The Arts: Old-New Museum

Arts & Books

The Arts: Old-New Museum

Renata Polt



The facade of the new Magnes.
Images courtesy of the Magnes Collection of Jewish Art and Life.
“The Magnes” announces the big, lit-up silver sign on the façade of the low-slung, burnt-orange building in downtown Berkeley, California. The modern 25,000-square-foot building, a former printing plant redesigned by Peter Pfau of PfauLong Architecture, is the new home of the Magnes Collection of Jewish Art and Life.

The Magnes, which makes its debut this month, is the latest incarnation of Berkeley's Judah L. Magnes Museum, named after the Bay Area-born reform rabbi and first president of Hebrew University of Jerusalem. Created in collaboration with The University of California, Berkeley, as part of the university's Bancroft Library, the building is designed not only to house the Magnes’s collections, but also to serve as a research facility and community center. Its streamlined, sleek, inviting new image couldn't be more different than its previous one—the oldest Jewish museum in the West, which was once housed in a rambling shingle mansion on a residential street.

A sign at the entry asks, “What Is The Magnes?” And other signage supply some answers: “An artifactory,” “an un-museum,” “an objectarium,” and “a gatherary”—pointing out the many aspects of the museum.

Whimsy aside, the Magnes, which will celebrate both its grand opening and the museum's 50th anniversary on January 22, is a new kind of space—open, accessible and affiliated with the University of California, which took over the museum's collections and its management in 2010. (Upon its affiliation with the university, the institution divided into The Magnes and the Magnes Museum Foundation.)

At the entrance, a large mosaic from a Holocaust memorial points backwards: “In Remembrance is the Secret of Redemption.” Everything else in the building points to the future. The entrance lobby connects with glass walls to the building's other spaces—the main exhibition gallery, areas for lectures and classes, a conference room, offices, shops, preparation rooms, storage areas.
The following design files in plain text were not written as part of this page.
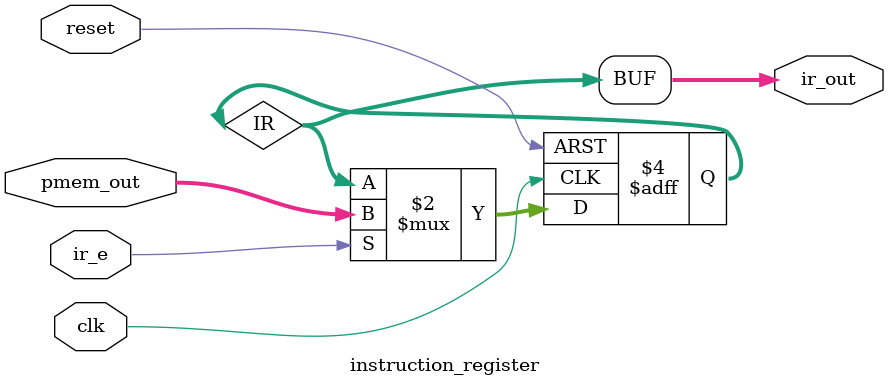
<source format=v>
`timescale 1ns / 1ps


module instruction_register (
    input wire clk,
    input wire reset,
    input wire ir_e,
    input wire [11:0] pmem_out,
    output wire [11:0] ir_out
);

    reg [11:0] IR;

    always @(posedge clk or posedge reset) begin
        if (reset) begin
            IR <= 12'b0;
        end else if (ir_e) begin
            IR <= pmem_out;
        end
    end

    assign ir_out = IR;

endmodule


</source>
The research collection is open to anyone. “We wanted to turn the museum inside-out,” says Alla Efimova, director of the Magnes. In most museums, she explains, the displays are the highlight, with the other 95 percent of their collections in storage. Here, the research collection is open to anyone.



Photograph of a San Francisco Jewish family,
part of 'The Magnes Effect' exhibit.

The museum was founded in 1962 as the Judah L. Magnes Memorial Museum by Seymour and Rebecca Fromer in one room of the Oakland-Piedmont Jewish Community Center. In 2002, it entered into a short-lived marriage with the Jewish Museum San Francisco (now the Contemporary Jewish Museum). In 2007, it bought the printing plant with a view of moving downtown. In 2010, the museum donated its collection to the university.
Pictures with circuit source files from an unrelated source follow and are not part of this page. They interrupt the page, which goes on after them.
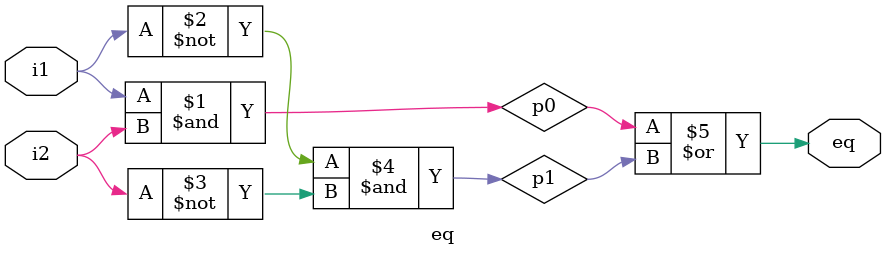
<source format=v>
`timescale 1ns / 1ps
module eq(
    input i1,
    input i2,
    output eq
    );
	 
		wire p0, p1;
		
		assign p0 = i1 & i2;
		assign p1 = ~i1 & ~i2;

		assign eq = p0 | p1;
		
endmodule

</source>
The quaintness and tranquillity of the old museum came with a price: Because the building had landmark status, modifying it to suit American with Disabilities Act requirements was impossible. It lacked space for large public programs. In time, its educational and publishing functions were partly taken over by other institutions, such as the San Francisco Jewish Community Center, while the East Bay Jewish community lacked a central gathering place accessible by rapid transit. Now, the university connection facilitates research based on the collection; two student fellowships, one undergraduate and one graduate, will be offered annually.

Among the opening exhibitions will be “The Magnes Effect: Five Decades of Collecting,” with such highlights as Kiddush cups and a 19th-century wedding gown from Rhodes, all formerly in storage; a painting by Sarah Samuels Stein (Gertrude Stein's sister-in-law); and a Chagall etching; “Honoring Our Roots,” dedicated to the memory of founder Seymour Fromer; and a multimedia presentation by Israeli composer and installation artist Emmanuel Witzthum, the museum's first artist-in residence who will be lecturing at the museum and in the university's music department. Called "Dissolving Localities: Berkeley Jerusalem,” the exhibit examines layers of Jerusalem's—and Berkeley's—sights and sounds.

 It's the kind of collaborative model, says Efimova, that the two institutions are trying to develop.

The Magnes is located at 2121 Allston Way, Berkeley, California; www.magnes.org.